[Task description]: Copy out the records below, substituting "graph" for every "chart" and leaving everything else the same.

[Source data]:
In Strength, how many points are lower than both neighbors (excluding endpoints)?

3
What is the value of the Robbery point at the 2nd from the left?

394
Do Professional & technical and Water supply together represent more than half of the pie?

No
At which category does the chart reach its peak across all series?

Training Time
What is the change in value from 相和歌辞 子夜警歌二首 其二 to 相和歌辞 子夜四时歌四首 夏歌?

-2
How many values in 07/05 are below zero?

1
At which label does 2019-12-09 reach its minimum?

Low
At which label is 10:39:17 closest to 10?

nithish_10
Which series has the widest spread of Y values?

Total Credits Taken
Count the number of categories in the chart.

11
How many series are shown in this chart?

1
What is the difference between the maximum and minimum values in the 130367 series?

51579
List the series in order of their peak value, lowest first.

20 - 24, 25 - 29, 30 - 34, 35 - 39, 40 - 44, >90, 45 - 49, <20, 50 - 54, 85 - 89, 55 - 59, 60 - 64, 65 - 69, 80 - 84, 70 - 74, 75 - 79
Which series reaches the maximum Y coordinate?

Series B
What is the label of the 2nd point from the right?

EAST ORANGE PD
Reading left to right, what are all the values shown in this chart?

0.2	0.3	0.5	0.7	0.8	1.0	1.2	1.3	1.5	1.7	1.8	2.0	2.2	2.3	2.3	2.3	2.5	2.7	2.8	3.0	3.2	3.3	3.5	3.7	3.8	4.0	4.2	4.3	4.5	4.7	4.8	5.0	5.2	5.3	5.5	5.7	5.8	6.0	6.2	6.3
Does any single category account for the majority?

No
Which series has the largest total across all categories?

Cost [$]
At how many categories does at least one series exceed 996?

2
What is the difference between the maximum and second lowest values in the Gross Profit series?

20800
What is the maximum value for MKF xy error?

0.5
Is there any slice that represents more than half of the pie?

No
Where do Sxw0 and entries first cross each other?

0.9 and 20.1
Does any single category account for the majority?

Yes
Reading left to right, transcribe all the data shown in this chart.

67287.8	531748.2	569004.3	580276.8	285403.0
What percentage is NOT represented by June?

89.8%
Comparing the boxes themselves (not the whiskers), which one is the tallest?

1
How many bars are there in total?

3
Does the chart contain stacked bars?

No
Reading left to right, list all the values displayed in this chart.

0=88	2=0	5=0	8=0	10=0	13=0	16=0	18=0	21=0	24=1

[Answer for the task]:
In Strength, how many points are lower than both neighbors (excluding endpoints)?

3
What is the value of the Robbery point at the 2nd from the left?

394
Do Professional & technical and Water supply together represent more than half of the pie?

No
At which category does the graph reach its peak across all series?

Training Time
What is the change in value from 相和歌辞 子夜警歌二首 其二 to 相和歌辞 子夜四时歌四首 夏歌?

-2
How many values in 07/05 are below zero?

1
At which label does 2019-12-09 reach its minimum?

Low
At which label is 10:39:17 closest to 10?

nithish_10
Which series has the widest spread of Y values?

Total Credits Taken
Count the number of categories in the graph.

11
How many series are shown in this graph?

1
What is the difference between the maximum and minimum values in the 130367 series?

51579
List the series in order of their peak value, lowest first.

20 - 24, 25 - 29, 30 - 34, 35 - 39, 40 - 44, >90, 45 - 49, <20, 50 - 54, 85 - 89, 55 - 59, 60 - 64, 65 - 69, 80 - 84, 70 - 74, 75 - 79
Which series reaches the maximum Y coordinate?

Series B
What is the label of the 2nd point from the right?

EAST ORANGE PD
Reading left to right, what are all the values shown in this graph?

0.2	0.3	0.5	0.7	0.8	1.0	1.2	1.3	1.5	1.7	1.8	2.0	2.2	2.3	2.3	2.3	2.5	2.7	2.8	3.0	3.2	3.3	3.5	3.7	3.8	4.0	4.2	4.3	4.5	4.7	4.8	5.0	5.2	5.3	5.5	5.7	5.8	6.0	6.2	6.3
Does any single category account for the majority?

No
Which series has the largest total across all categories?

Cost [$]
At how many categories does at least one series exceed 996?

2
What is the difference between the maximum and second lowest values in the Gross Profit series?

20800
What is the maximum value for MKF xy error?

0.5
Is there any slice that represents more than half of the pie?

No
Where do Sxw0 and entries first cross each other?

0.9 and 20.1
Does any single category account for the majority?

Yes
Reading left to right, transcribe all the data shown in this graph.

67287.8	531748.2	569004.3	580276.8	285403.0
What percentage is NOT represented by June?

89.8%
Comparing the boxes themselves (not the whiskers), which one is the tallest?

1
How many bars are there in total?

3
Does the graph contain stacked bars?

No
Reading left to right, list all the values displayed in this graph.

0=88	2=0	5=0	8=0	10=0	13=0	16=0	18=0	21=0	24=1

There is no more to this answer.